'''

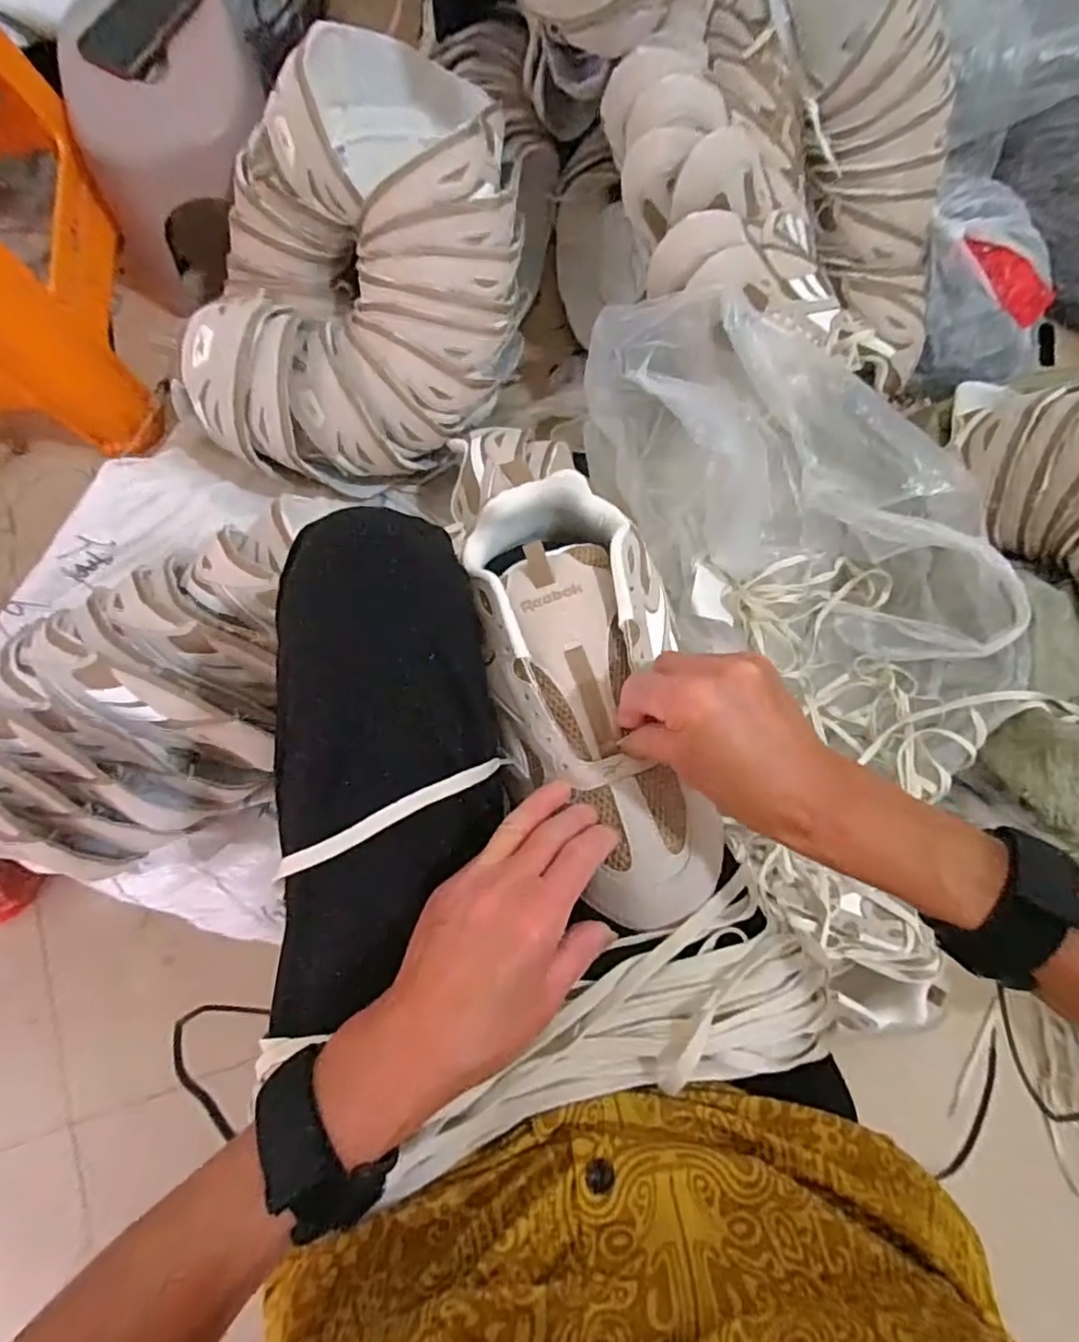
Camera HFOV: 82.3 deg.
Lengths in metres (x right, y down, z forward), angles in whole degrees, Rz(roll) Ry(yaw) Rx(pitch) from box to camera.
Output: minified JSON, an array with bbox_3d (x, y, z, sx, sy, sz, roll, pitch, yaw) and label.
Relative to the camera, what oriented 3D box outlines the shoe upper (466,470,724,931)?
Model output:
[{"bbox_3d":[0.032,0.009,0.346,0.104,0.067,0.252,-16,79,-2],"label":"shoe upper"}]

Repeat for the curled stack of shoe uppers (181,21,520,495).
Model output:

'''
'''

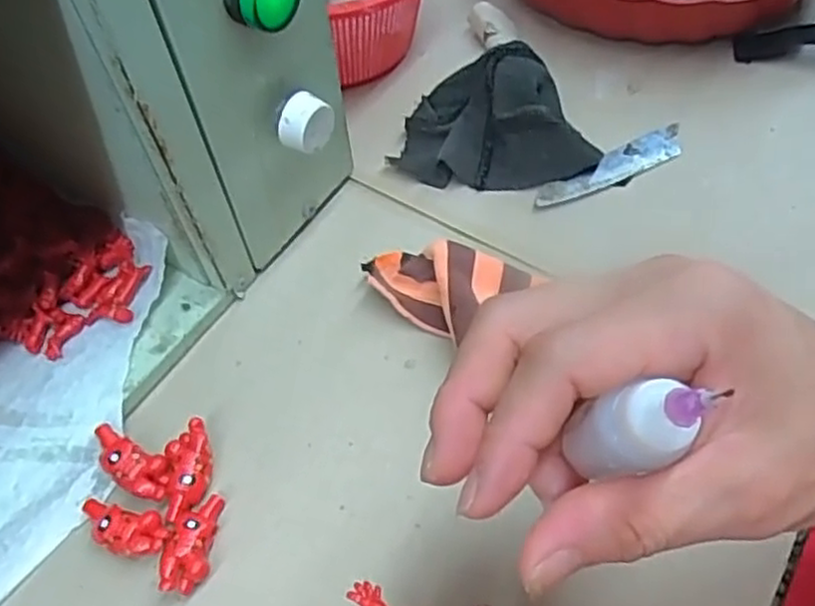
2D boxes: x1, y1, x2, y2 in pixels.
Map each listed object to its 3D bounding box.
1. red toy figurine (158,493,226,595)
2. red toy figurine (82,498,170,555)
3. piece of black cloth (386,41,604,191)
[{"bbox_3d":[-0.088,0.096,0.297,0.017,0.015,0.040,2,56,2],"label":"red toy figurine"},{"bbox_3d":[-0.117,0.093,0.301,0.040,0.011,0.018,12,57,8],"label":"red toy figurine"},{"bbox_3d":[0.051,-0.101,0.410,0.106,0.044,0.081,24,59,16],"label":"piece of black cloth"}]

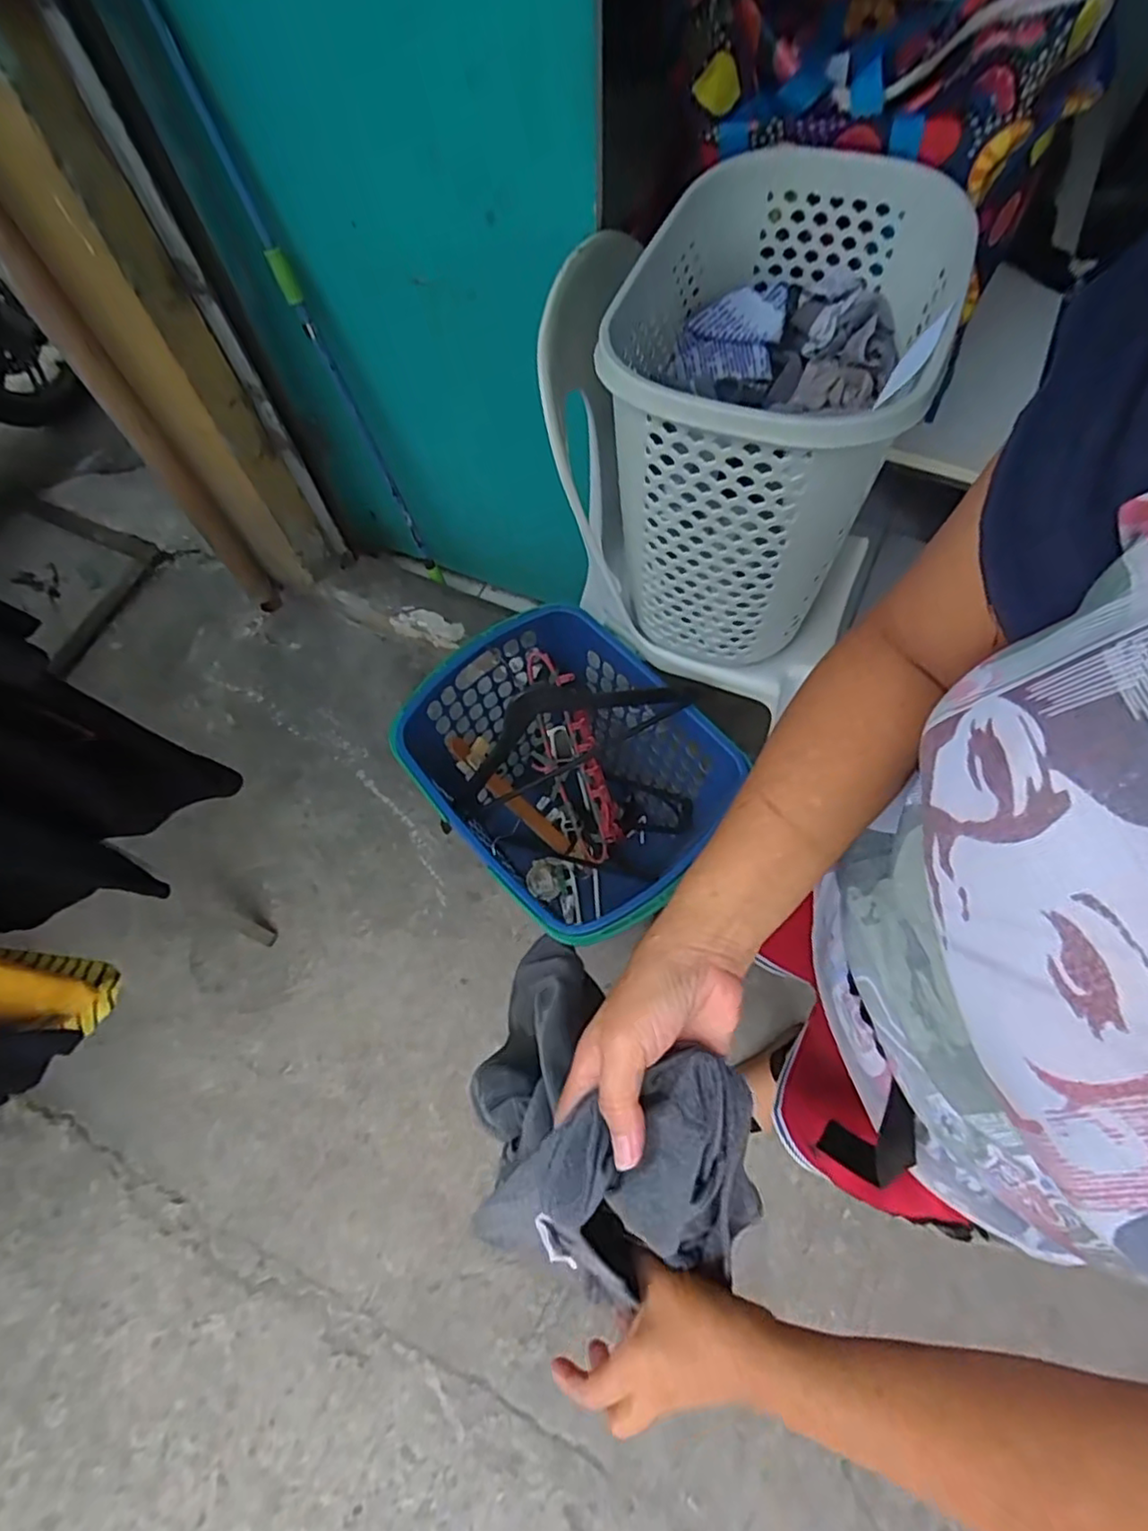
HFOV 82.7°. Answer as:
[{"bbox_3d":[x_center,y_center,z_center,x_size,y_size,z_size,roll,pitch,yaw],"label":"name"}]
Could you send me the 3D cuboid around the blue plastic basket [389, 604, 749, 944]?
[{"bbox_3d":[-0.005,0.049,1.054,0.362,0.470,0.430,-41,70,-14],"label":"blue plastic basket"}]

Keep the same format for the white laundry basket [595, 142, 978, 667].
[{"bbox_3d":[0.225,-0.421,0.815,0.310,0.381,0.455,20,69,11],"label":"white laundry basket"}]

'''

**YOUR OBJECTIVE**
Pick each line holding "roll" out of the entries above and return it.

**ANSWER SPACE**
Lengths in metres (x right, y down, z forward), angles in whole degrees, Rz(roll) Ry(yaw) Rx(pitch) from box to camera.
Output: minified JSON, an array with bbox_3d (x, y, z, sx, sy, sz, roll, pitch, yaw) and label.
[{"bbox_3d":[x_center,y_center,z_center,x_size,y_size,z_size,roll,pitch,yaw],"label":"name"}]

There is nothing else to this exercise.